- **Job**: Set down the records once more, please, exactly and with the pictures left out.

- **Dataset records**:
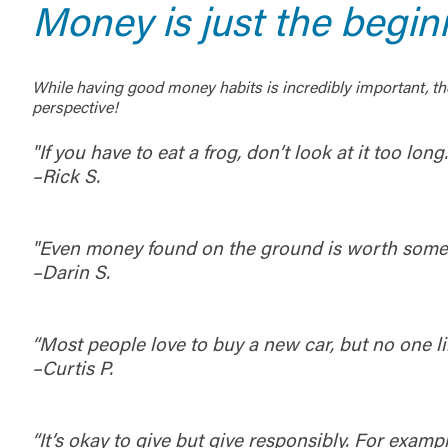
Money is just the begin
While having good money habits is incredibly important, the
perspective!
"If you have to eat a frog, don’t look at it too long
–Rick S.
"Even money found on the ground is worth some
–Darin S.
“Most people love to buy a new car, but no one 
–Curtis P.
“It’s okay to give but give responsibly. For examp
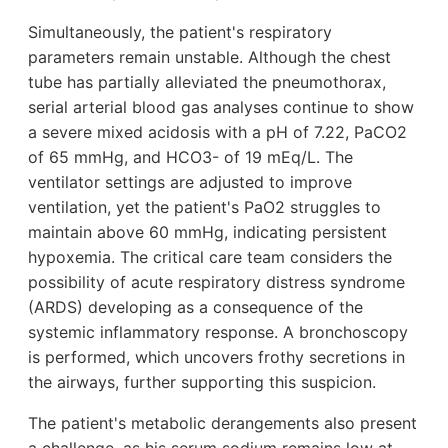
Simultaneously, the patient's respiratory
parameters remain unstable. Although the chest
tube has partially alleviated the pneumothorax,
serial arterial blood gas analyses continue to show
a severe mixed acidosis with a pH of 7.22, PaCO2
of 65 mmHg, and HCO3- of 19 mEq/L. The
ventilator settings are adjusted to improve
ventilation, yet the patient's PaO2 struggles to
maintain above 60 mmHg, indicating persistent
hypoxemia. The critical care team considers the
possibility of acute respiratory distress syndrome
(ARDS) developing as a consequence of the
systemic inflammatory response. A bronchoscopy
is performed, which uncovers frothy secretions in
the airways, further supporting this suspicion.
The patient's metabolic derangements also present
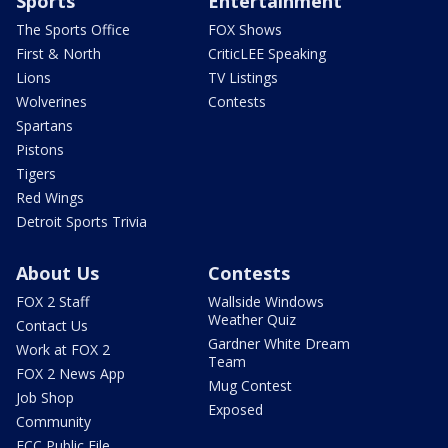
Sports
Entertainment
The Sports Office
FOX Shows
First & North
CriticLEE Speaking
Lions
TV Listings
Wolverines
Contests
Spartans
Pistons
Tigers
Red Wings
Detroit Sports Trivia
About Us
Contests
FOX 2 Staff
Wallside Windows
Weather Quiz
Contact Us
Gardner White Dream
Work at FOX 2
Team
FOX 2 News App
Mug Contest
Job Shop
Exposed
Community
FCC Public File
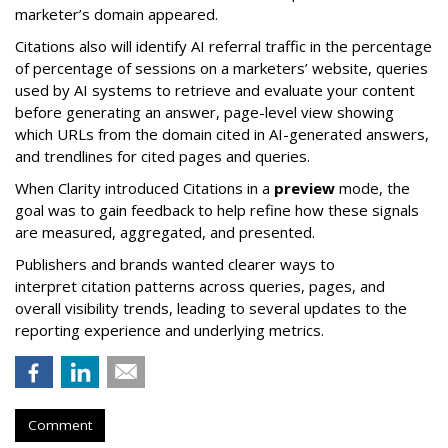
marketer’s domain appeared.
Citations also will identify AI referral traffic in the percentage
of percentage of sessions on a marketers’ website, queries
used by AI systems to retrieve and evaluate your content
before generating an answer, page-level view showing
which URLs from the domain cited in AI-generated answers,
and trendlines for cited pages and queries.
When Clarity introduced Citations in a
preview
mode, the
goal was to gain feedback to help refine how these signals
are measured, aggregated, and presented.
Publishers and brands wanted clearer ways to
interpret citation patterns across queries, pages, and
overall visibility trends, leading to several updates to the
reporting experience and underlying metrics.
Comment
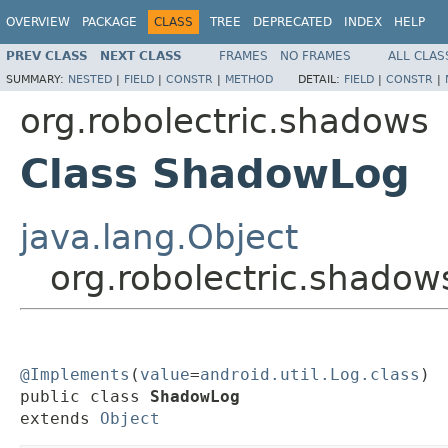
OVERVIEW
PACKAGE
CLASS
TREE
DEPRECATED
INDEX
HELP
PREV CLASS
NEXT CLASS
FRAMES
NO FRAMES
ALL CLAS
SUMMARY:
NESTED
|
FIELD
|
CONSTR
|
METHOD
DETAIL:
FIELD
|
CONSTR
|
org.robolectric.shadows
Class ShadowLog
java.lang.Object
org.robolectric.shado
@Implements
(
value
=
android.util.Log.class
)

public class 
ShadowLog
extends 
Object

- **The completed task**:
Money is just the begin
While having good money habits is incredibly important, the
perspective!
"If you have to eat a frog, don’t look at it too long
–Rick S.
"Even money found on the ground is worth some
–Darin S.
“Most people love to buy a new car, but no one 
–Curtis P.
“It’s okay to give but give responsibly. For examp
Simultaneously, the patient's respiratory
parameters remain unstable. Although the chest
tube has partially alleviated the pneumothorax,
serial arterial blood gas analyses continue to show
a severe mixed acidosis with a pH of 7.22, PaCO2
of 65 mmHg, and HCO3- of 19 mEq/L. The
ventilator settings are adjusted to improve
ventilation, yet the patient's PaO2 struggles to
maintain above 60 mmHg, indicating persistent
hypoxemia. The critical care team considers the
possibility of acute respiratory distress syndrome
(ARDS) developing as a consequence of the
systemic inflammatory response. A bronchoscopy
is performed, which uncovers frothy secretions in
the airways, further supporting this suspicion.
The patient's metabolic derangements also present
Sports
Entertainment
The Sports Office
FOX Shows
First & North
CriticLEE Speaking
Lions
TV Listings
Wolverines
Contests
Spartans
Pistons
Tigers
Red Wings
Detroit Sports Trivia
About Us
Contests
FOX 2 Staff
Wallside Windows
Weather Quiz
Contact Us
Gardner White Dream
Work at FOX 2
Team
FOX 2 News App
Mug Contest
Job Shop
Exposed
Community
FCC Public File
marketer’s domain appeared.
Citations also will identify AI referral traffic in the percentage
of percentage of sessions on a marketers’ website, queries
used by AI systems to retrieve and evaluate your content
before generating an answer, page-level view showing
which URLs from the domain cited in AI-generated answers,
and trendlines for cited pages and queries.
When Clarity introduced Citations in a
preview
mode, the
goal was to gain feedback to help refine how these signals
are measured, aggregated, and presented.
Publishers and brands wanted clearer ways to
interpret citation patterns across queries, pages, and
overall visibility trends, leading to several updates to the
reporting experience and underlying metrics.
Comment
OVERVIEW
PACKAGE
CLASS
TREE
DEPRECATED
INDEX
HELP
PREV CLASS
NEXT CLASS
FRAMES
NO FRAMES
ALL CLAS
SUMMARY:
NESTED
|
FIELD
|
CONSTR
|
METHOD
DETAIL:
FIELD
|
CONSTR
|
org.robolectric.shadows
Class ShadowLog
java.lang.Object
org.robolectric.shado
@Implements
(
value
=
android.util.Log.class
)

public class 
ShadowLog
extends 
Object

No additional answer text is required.